DIRECTIONS FOR THIS TASK = Word for word, give again the line holding "Data related to" and each line after it to the end of the listing below.

INPUT RECORDS =
·····

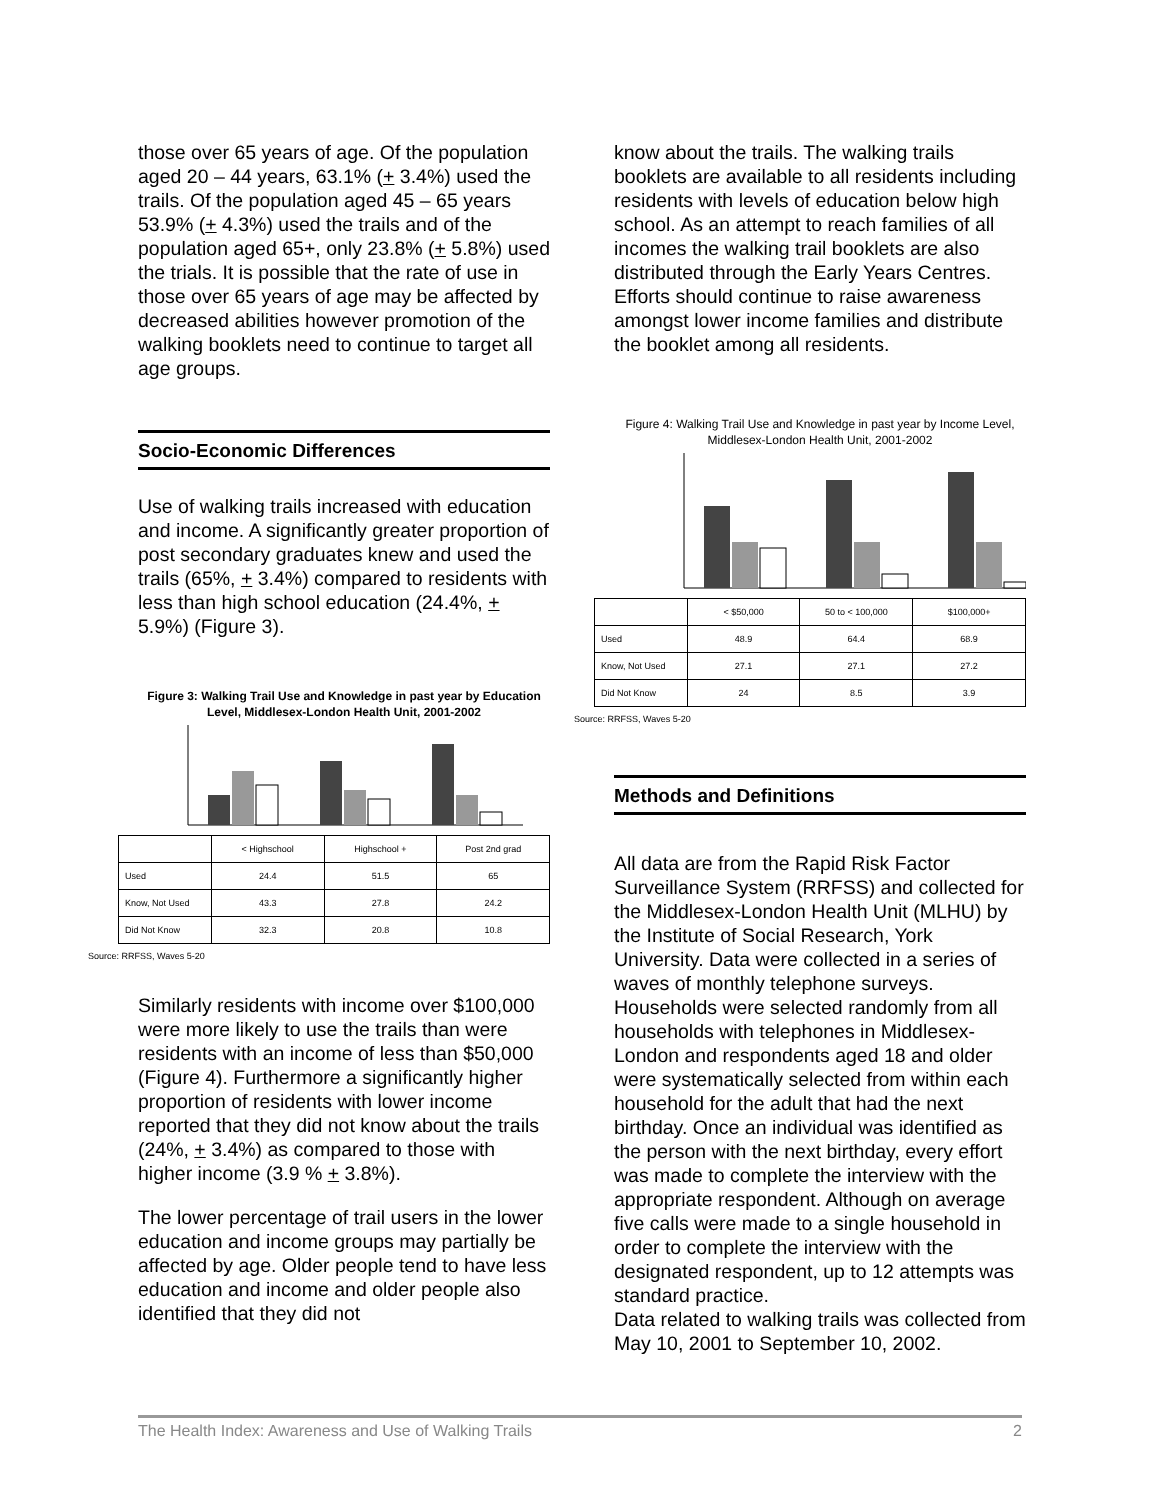those over 65 years of age. Of the population aged 20 – 44 years, 63.1% (+ 3.4%) used the trails. Of the population aged 45 – 65 years 53.9% (+ 4.3%) used the trails and of the population aged 65+, only 23.8% (+ 5.8%) used the trials. It is possible that the rate of use in those over 65 years of age may be affected by decreased abilities however promotion of the walking booklets need to continue to target all age groups.
Socio-Economic Differences
Use of walking trails increased with education and income. A significantly greater proportion of post secondary graduates knew and used the trails (65%, + 3.4%) compared to residents with less than high school education (24.4%, + 5.9%) (Figure 3).
Figure 3: Walking Trail Use and Knowledge in past year by Education Level, Middlesex-London Health Unit, 2001-2002
| | < Highschool | Highschool + | Post 2nd grad |
| Used | 24.4 | 51.5 | 65 |
| Know, Not Used | 43.3 | 27.8 | 24.2 |
| Did Not Know | 32.3 | 20.8 | 10.8 |
Source: RRFSS, Waves 5-20
Similarly residents with income over $100,000 were more likely to use the trails than were residents with an income of less than $50,000 (Figure 4). Furthermore a significantly higher proportion of residents with lower income reported that they did not know about the trails (24%, + 3.4%) as compared to those with higher income (3.9 % + 3.8%).
The lower percentage of trail users in the lower education and income groups may partially be affected by age. Older people tend to have less education and income and older people also identified that they did not
know about the trails. The walking trails booklets are available to all residents including residents with levels of education below high school. As an attempt to reach families of all incomes the walking trail booklets are also distributed through the Early Years Centres. Efforts should continue to raise awareness amongst lower income families and distribute the booklet among all residents.
Figure 4: Walking Trail Use and Knowledge in past year by Income Level, Middlesex-London Health Unit, 2001-2002
| | < $50,000 | 50 to < 100,000 | $100,000+ |
| Used | 48.9 | 64.4 | 68.9 |
| Know, Not Used | 27.1 | 27.1 | 27.2 |
| Did Not Know | 24 | 8.5 | 3.9 |
Source: RRFSS, Waves 5-20
Methods and Definitions
All data are from the Rapid Risk Factor Surveillance System (RRFSS) and collected for the Middlesex-London Health Unit (MLHU) by the Institute of Social Research, York University. Data were collected in a series of waves of monthly telephone surveys. Households were selected randomly from all households with telephones in Middlesex-London and respondents aged 18 and older were systematically selected from within each household for the adult that had the next birthday. Once an individual was identified as the person with the next birthday, every effort was made to complete the interview with the appropriate respondent. Although on average five calls were made to a single household in order to complete the interview with the designated respondent, up to 12 attempts was standard practice.
Data related to walking trails was collected from May 10, 2001 to September 10, 2002.
The Health Index: Awareness and Use of Walking Trails 2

·····

ANSWER SECTION =
Data related to walking trails was collected from May 10, 2001 to September 10, 2002.
The Health Index: Awareness and Use of Walking Trails 2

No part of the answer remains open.